Here's a picture from our trip last year to Yosemite with my amazing mother and our awesome family. I loved that trip! It was such a sweet time to grow together as a family - to watch Levi lose himself in nature, because boy oh boy does that little man ever love to be outside!!! And to see my beautiful nieces and my sister and brother-in-law (who is really more like a brother to me than anything else) in the element that brings out the best in all of us. We are such a camping family. I think we were all born for the mountains, but for now, our little yearly trips will have to suffice.  =)

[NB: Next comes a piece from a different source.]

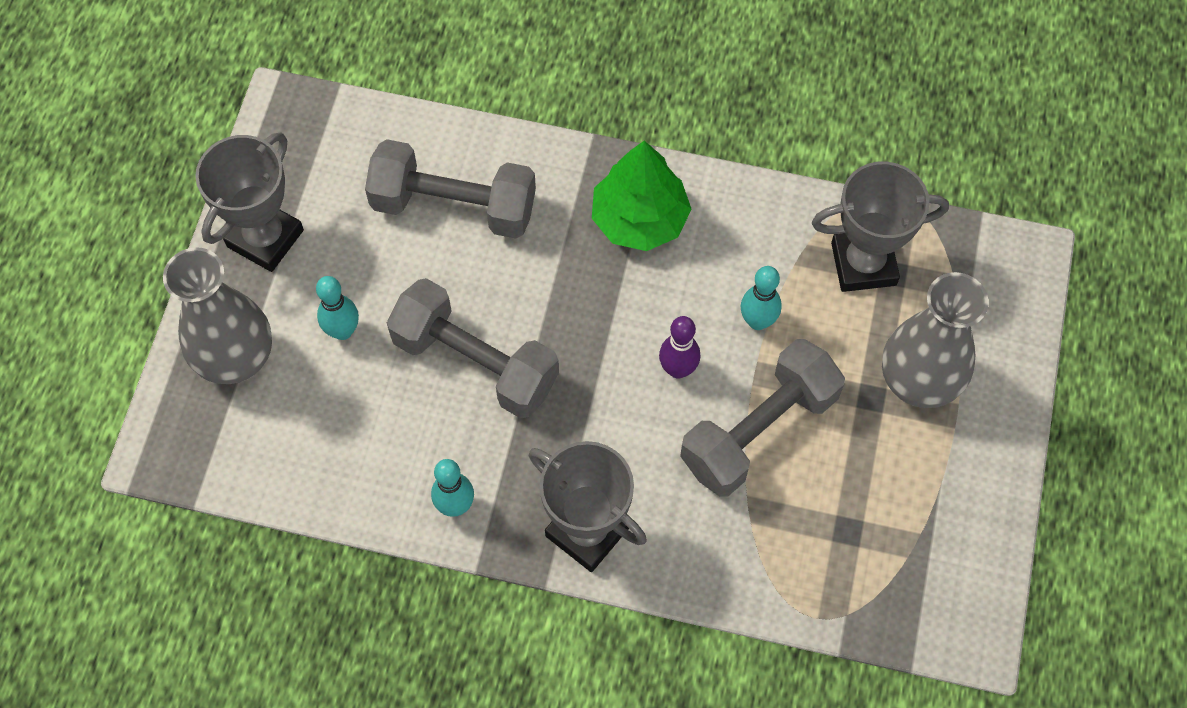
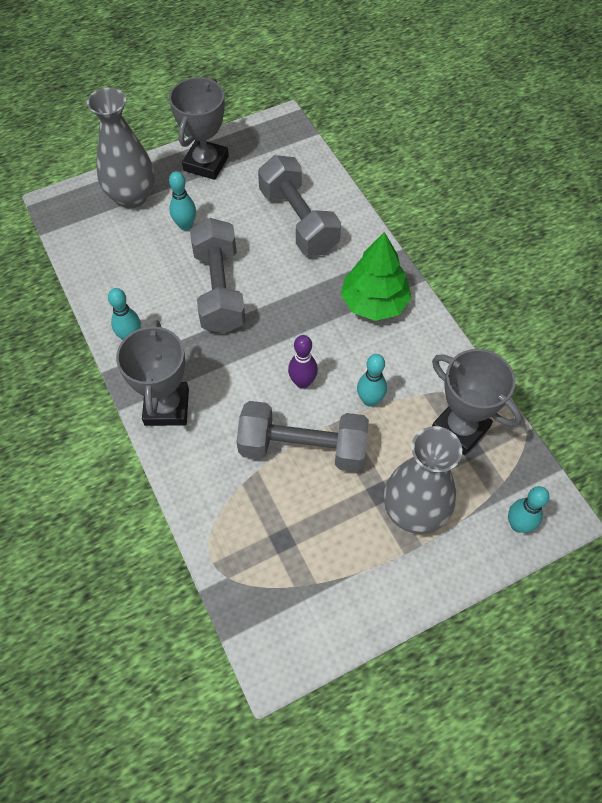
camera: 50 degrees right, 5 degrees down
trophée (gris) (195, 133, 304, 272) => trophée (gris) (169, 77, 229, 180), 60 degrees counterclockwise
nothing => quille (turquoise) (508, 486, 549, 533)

Ahhh, Yosemite. There is something so magical about that place. Maybe it's the way the mist hits your face and drenches your body as you stare mystified at the power of the waterfalls before you. Or the beauty in even the simple little wonders there, like the rocks and ferns and, well, in everything around you. And for me, it might even just be my momma. I mean, when we go there, it's like I see her caught perfectly back in time as a young girl, just barely out of her teens, and I see life through her eyes so clearly. She used to work in that park, and I love every story she has to share about it. I eat them up like crazy... Like the time a bear came knocking on her cabin door while she was all alone, and then proceeded climb up on her roof and stick around for awhile, scaring the living daylights out of her. Or the fact that she knows so much about the park, so much more than most people could ever possibly know without having lived there themselves. It's magical to me, and I love it! I hope I captured even a hint of that in this simple painting - even a hint of the immense beauty and majesty that God so lovingly poured out in abundance over that land. I have so, so many more paintings to come from there and from all of our other special haunts - so many more expressions of the joy I feel in spending time in God's great wonderlands with my momma and the rest of my family, and with our mighty Creator Himself - and I can't wait for the chance to make them and share them with you!


"El Capitan"     8 x 10     Acrylic on Canvas
By the way, momma, you totally inspired this painting (you know, just in case you couldn't tell by what I wrote)! I love you and want to thank you for giving me such a love for the beautiful wilderness that God created!